Founded in 2012 in Dubai, Careem now has a footprint in 90 cities across the wider Middle East and some 500,000 captains signed up to its platform across the network.

The Middle-East based ride-hailing app in its press release also announced its plan to recruit more women to become captains on their platform and have as many as 20,000 female captains by 2020.

Commenting on the plan, Careem CEO and Co-founder Mudassir Sheikha said, “We realise that up until today we have focused our efforts predominantly on attracting and catering to male captains. It is time for us and the entire industry to wake up. Not only is there a moral obligation to do so, but there’s also a huge opportunity to grow our business around women and give them the economic opportunity to excel.”

Sheikha also acknowledged that a lot of women are primary breadwinners and often look for alternative, flexible ways to support their families.

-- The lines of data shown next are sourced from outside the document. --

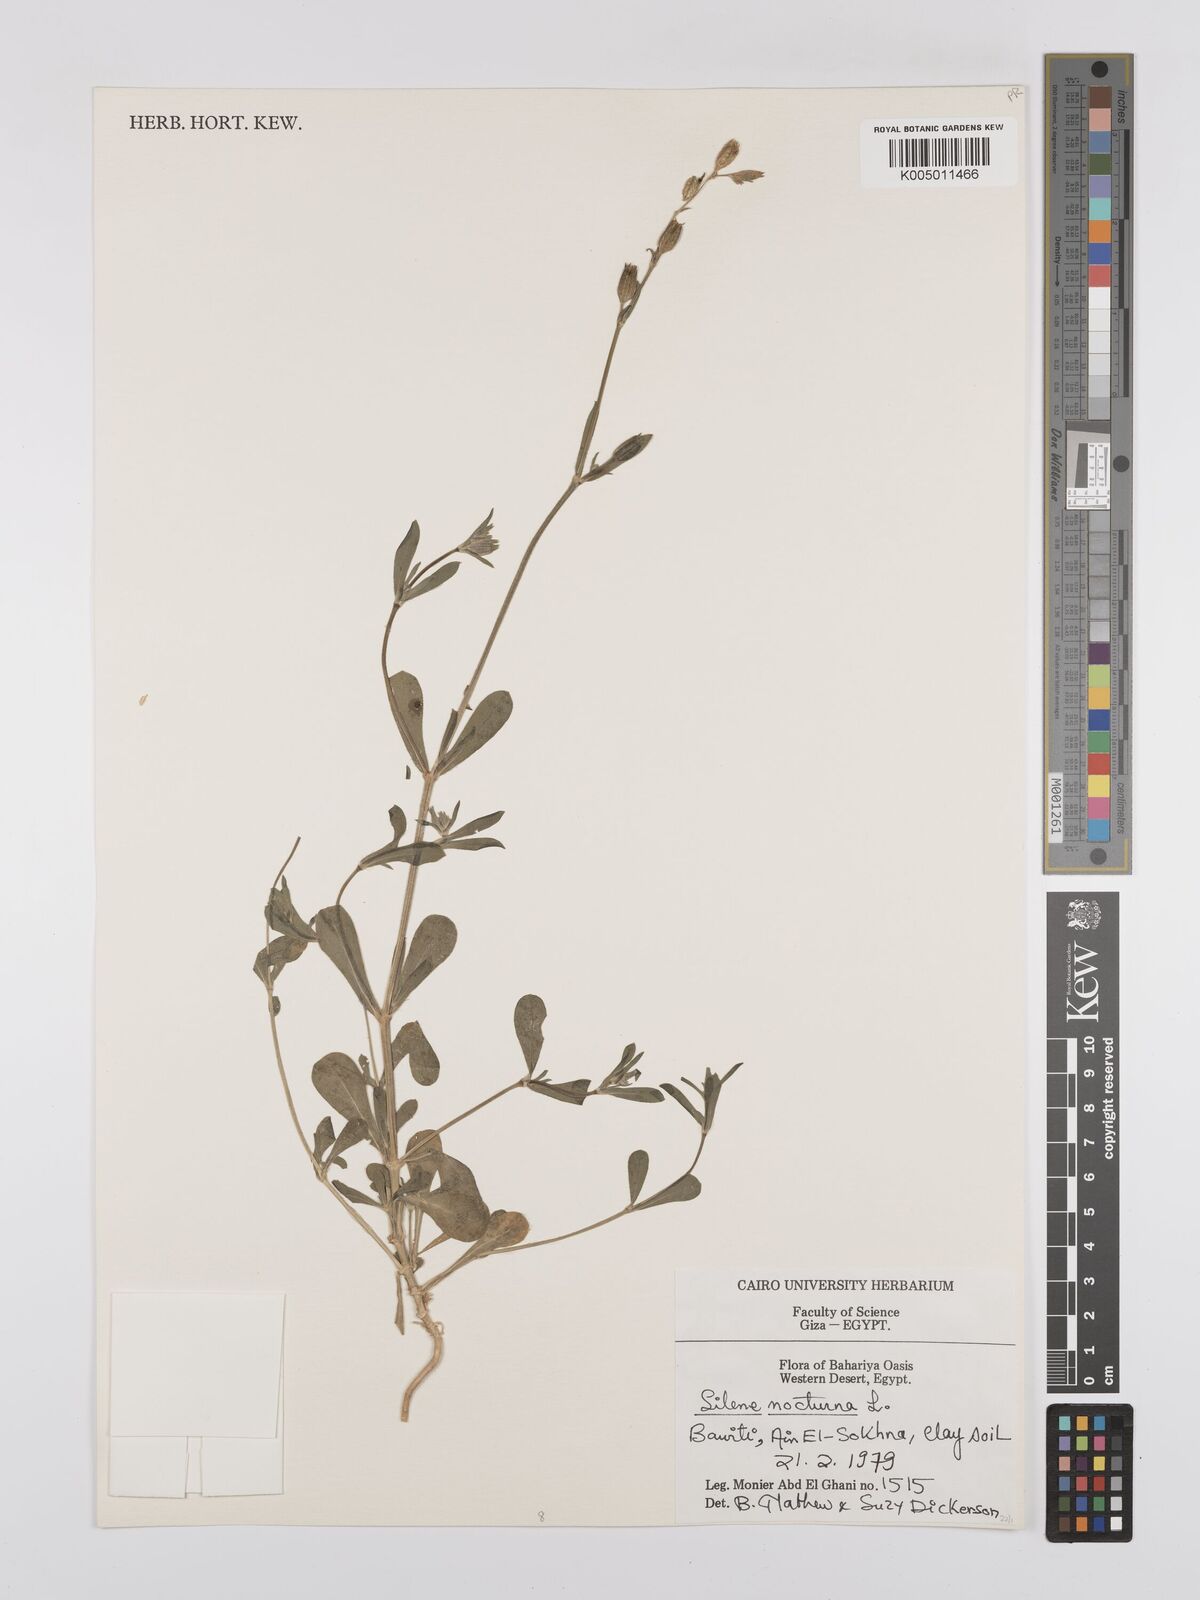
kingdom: Plantae
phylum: Tracheophyta
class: Magnoliopsida
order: Caryophyllales
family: Caryophyllaceae
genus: Silene
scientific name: Silene nocturna
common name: Mediterranean catchfly
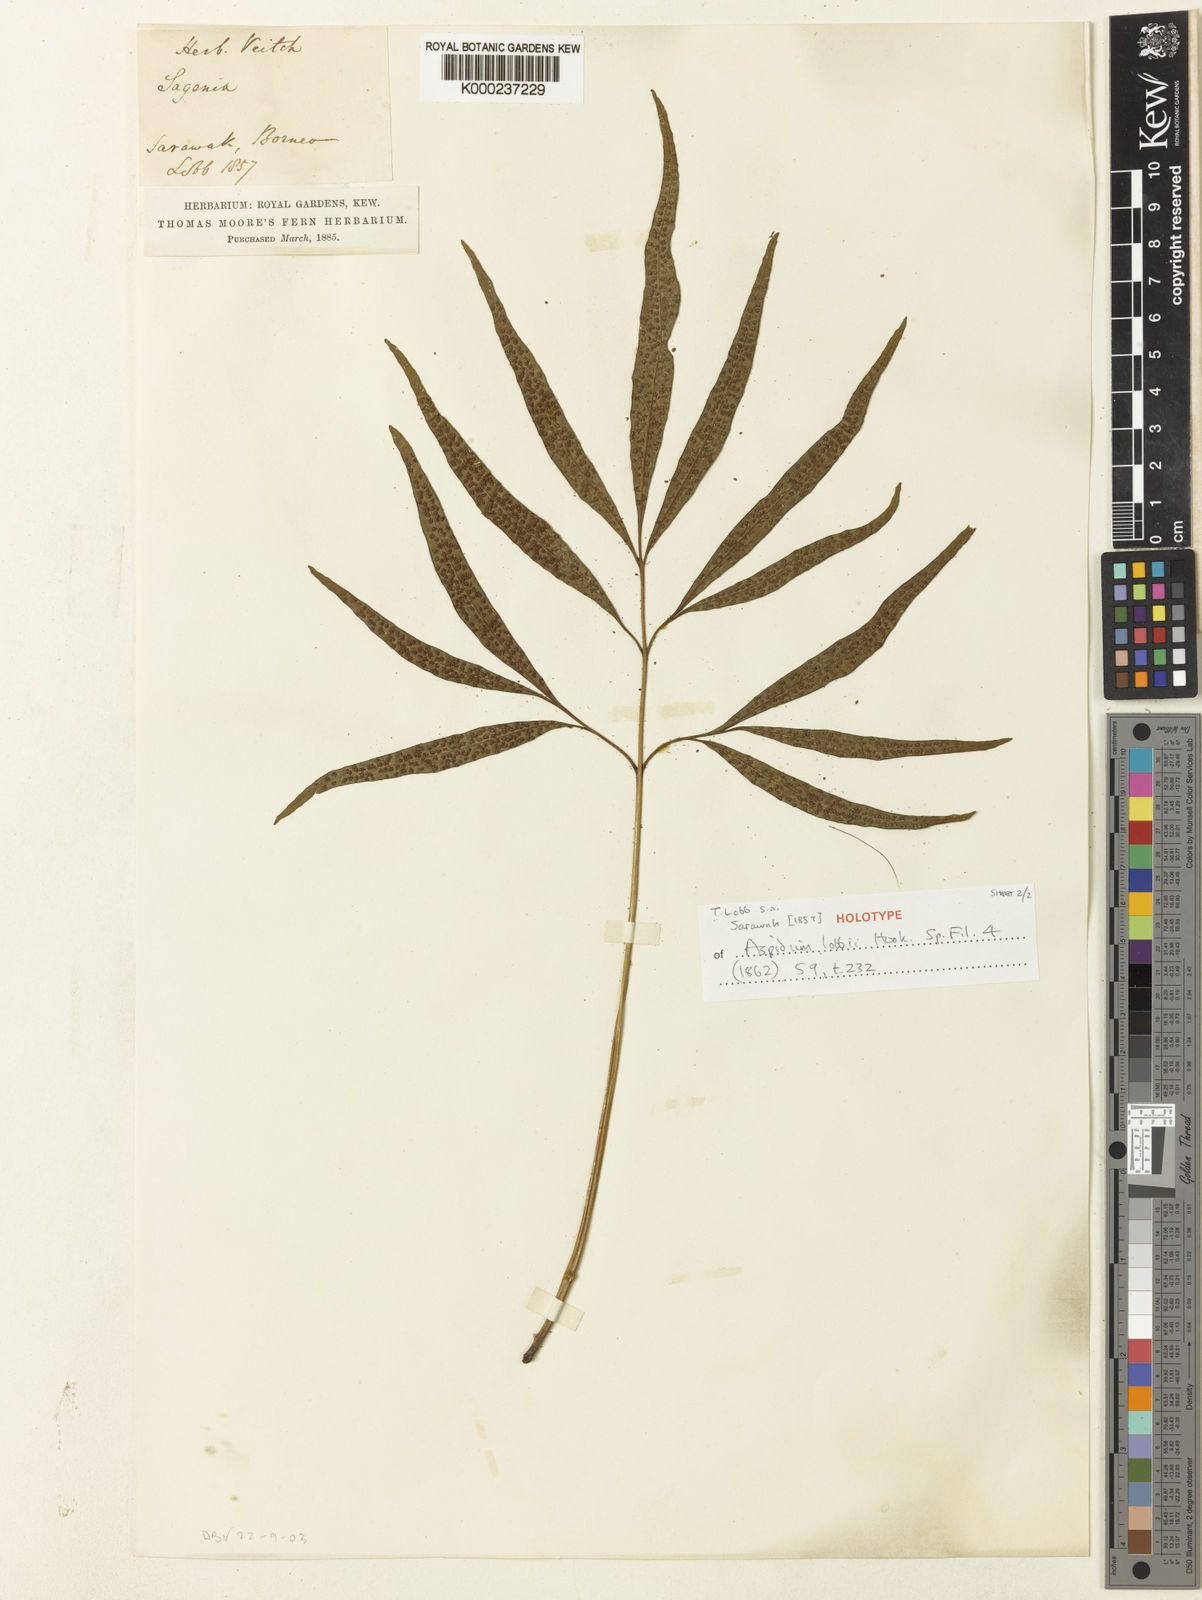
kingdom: Plantae
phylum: Tracheophyta
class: Polypodiopsida
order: Polypodiales
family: Tectariaceae
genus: Tectaria
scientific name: Tectaria lobbii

Careem currently has female captains in UAE, Egypt, Pakistan, Jordan, Morocco, Lebanon, and Palestine.

In its press release, Careem pledged that from today onwards the company will use its muscle across a 13 country-wide network to help remove any blockers that are in the way for women to excel in this field.

The ride-hailing giant also aims to invest in understanding what it means to be a female captain and make Careem an exciting and rewarding income opportunity for female workforce.

For this reason, a ‘Women Captains Committee’ has been set up to work on a range of projects such as Captain Experience, Safety and Security, Social Impact to improve the experience of female captains. Sustainability and supply teams within Careem along with Women Captains Committee will create tailored programmes for female captains to both attract and retain them.

“The company recognises the economic impact of women and want to enable that growth,” said the press release.